De allí se pasó a la creación en 1957 de la Comunidad Económica Europea y luego a la reunificación alemana en 1990. El canciller alemán Helmut Kohl y el presidente francés François Mitterrand tuvieron un importante papel en la redacción del Tratado de Maastricht, que con su entrada en vigor en 1993 fue el inicio formal de la UE.
Hoy Alemania y Francia siguen siendo los dos países más grandes y poderosos de la UE, tanto en términos de población como por el tamaño de sus economías. Francia también es una potencia nuclear y miembro permanente (con poder de veto) del Consejo de Seguridad de las Naciones Unidas. Cuando Francia y Alemania van en la misma dirección, en general, logran que el resto de Europa las acompañe.
Esa unidad y esa determinación se han vuelto más importantes que nunca desde que el presidente ruso, Vladímir Putin, lanzó su guerra no provocada de agresión contra Ucrania. Si a esto se le agrega la posibilidad de que el expresidente de los Estados Unidos Donald Trump regrese a la Casa Blanca, el imperativo de reforzar las defensas europeas se vuelve todavía más urgente.
Para ello, una de las prioridades más inmediatas es preservar la independencia y soberanía de Ucrania, algo que debe ser objetivo central de la visión estratégica de los líderes de Francia y Alemania. Pero en vez de eso, los gobiernos de los dos países más influyentes de Europa han dado en los últimos tiempos muestras públicas de divergencia.
Hace unas semanas, el presidente francés, Emmanuel Macron, dijo que no descartaba el envío de tropas a Ucrania, lo que motivó una reprimenda directa del canciller alemán, Olaf Scholz. Ahora ambos líderes, junto con el primer ministro polaco, Donald Tusk, están haciendo malabares para volver a presentar un frente unido. Seguramente el daño autoinfligido hace las delicias de Putin.
Nuevas reglas básicas
Lo último que necesita Europa es ponerse a discutir quién es aquí el más bonito, el más fuerte o el que más manda. Tenemos ante nosotros una guerra de conquista que ya ingresó a su tercer año. Rusia quiere borrar a su vecino del mapa. Lo que está en juego no es solamente la libertad de Ucrania, es la totalidad del continente europeo.
Los gobiernos de Francia y Alemania tienen que establecer nuevas reglas básicas. Toda disputa entre ellos tiene que resolverse a puertas cerradas, y nadie debe emitir declaraciones públicas sin acuerdo previo. Que los principales líderes de la UE se contradigan es música para los oídos de Putin.

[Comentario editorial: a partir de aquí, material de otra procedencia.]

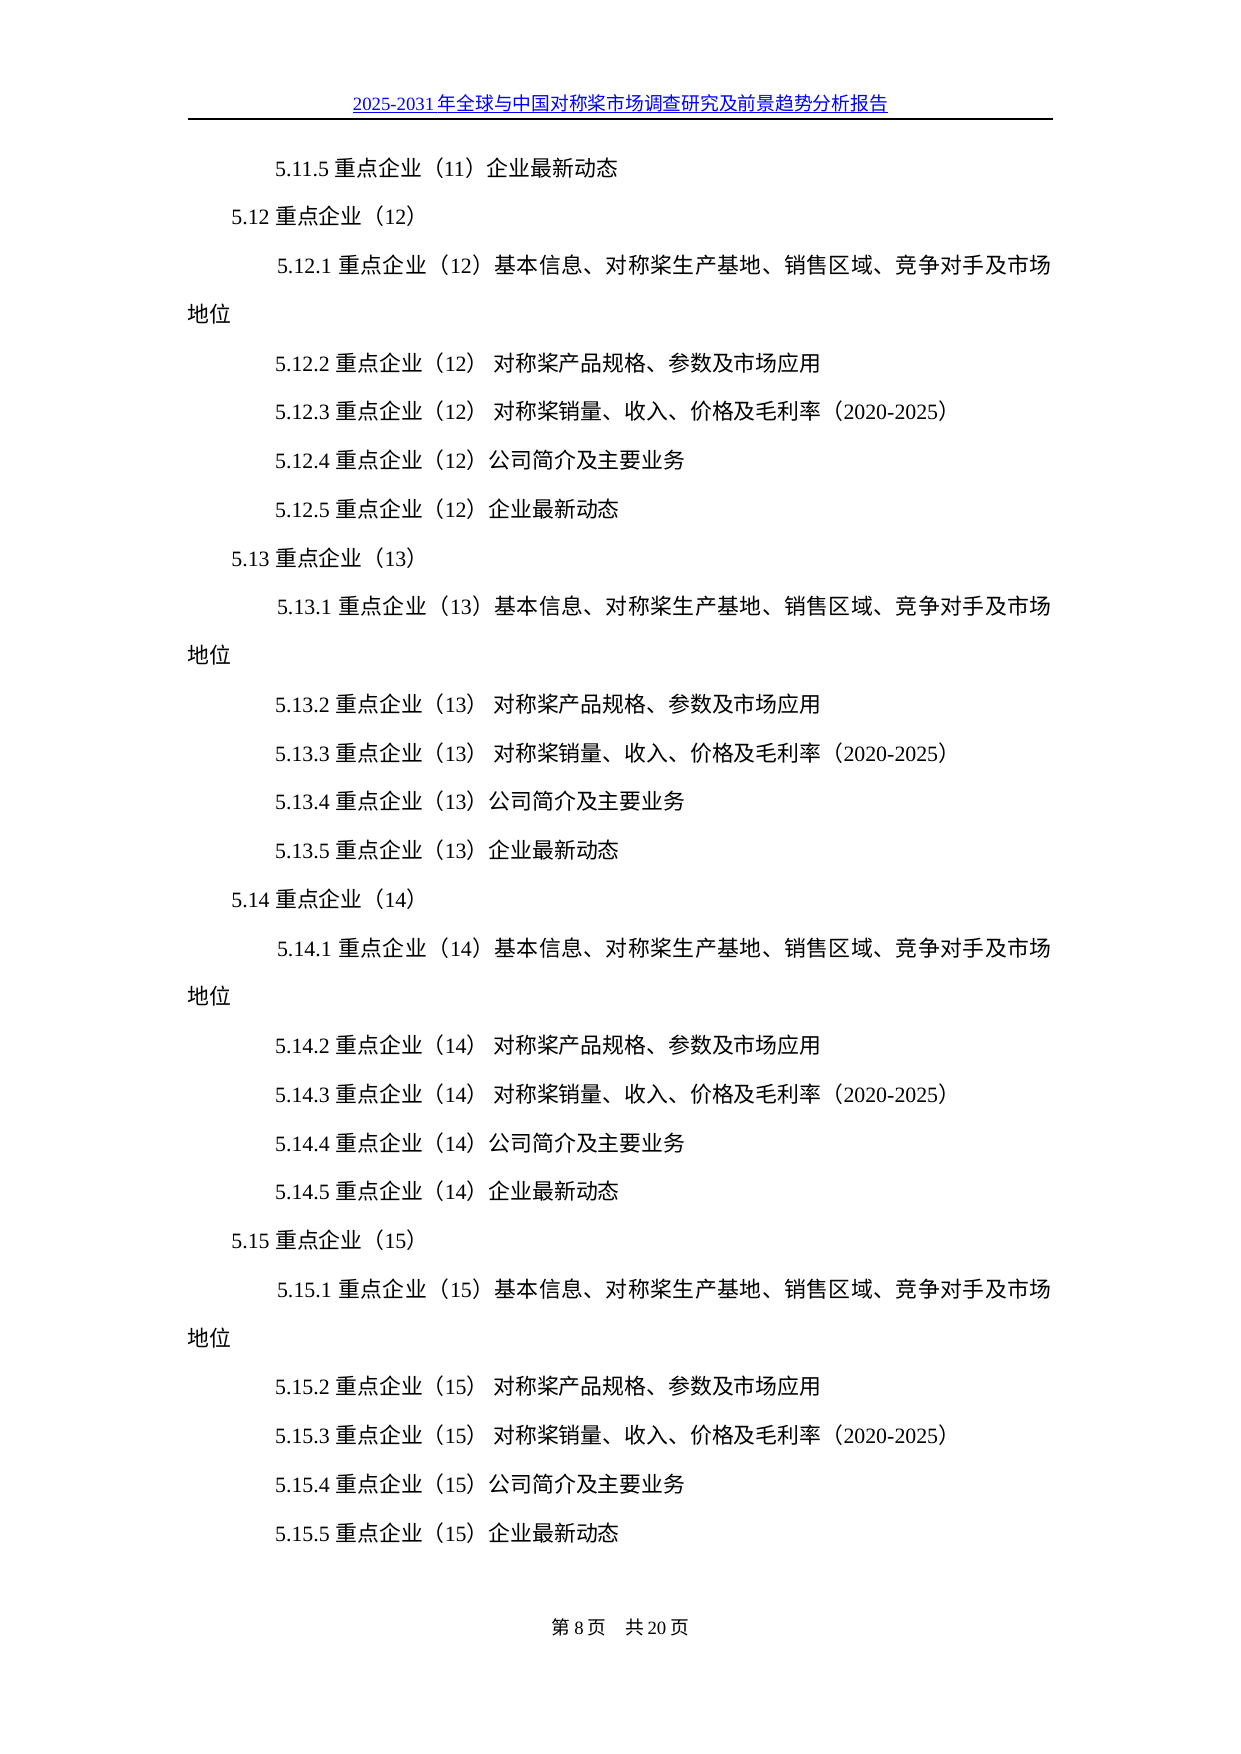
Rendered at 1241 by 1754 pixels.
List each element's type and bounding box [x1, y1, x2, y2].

text [187, 150, 1053, 1548]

Vivimos en tiempos extraños. Si Putin se sale con la suya en esta guerra, es seguro que continuará hacia el oeste. Y Europa podría tener la mala suerte de desayunarse en noviembre con la noticia de otra presidencia inminente de Trump. Estaríamos atrapados entre una Rusia imperial belicista y un Estados Unidos aislacionista. Y si en ese momento Francia y Alemania se siguen peleando en público, una situación que ya es peligrosa podría tornarse mucho peor.
Joschka Fischer, exministro de Asuntos Exteriores y vicecanciller de Alemania entre 1998 y el 2005, fue durante casi veinte años uno de los líderes del Partido Verde Alemán.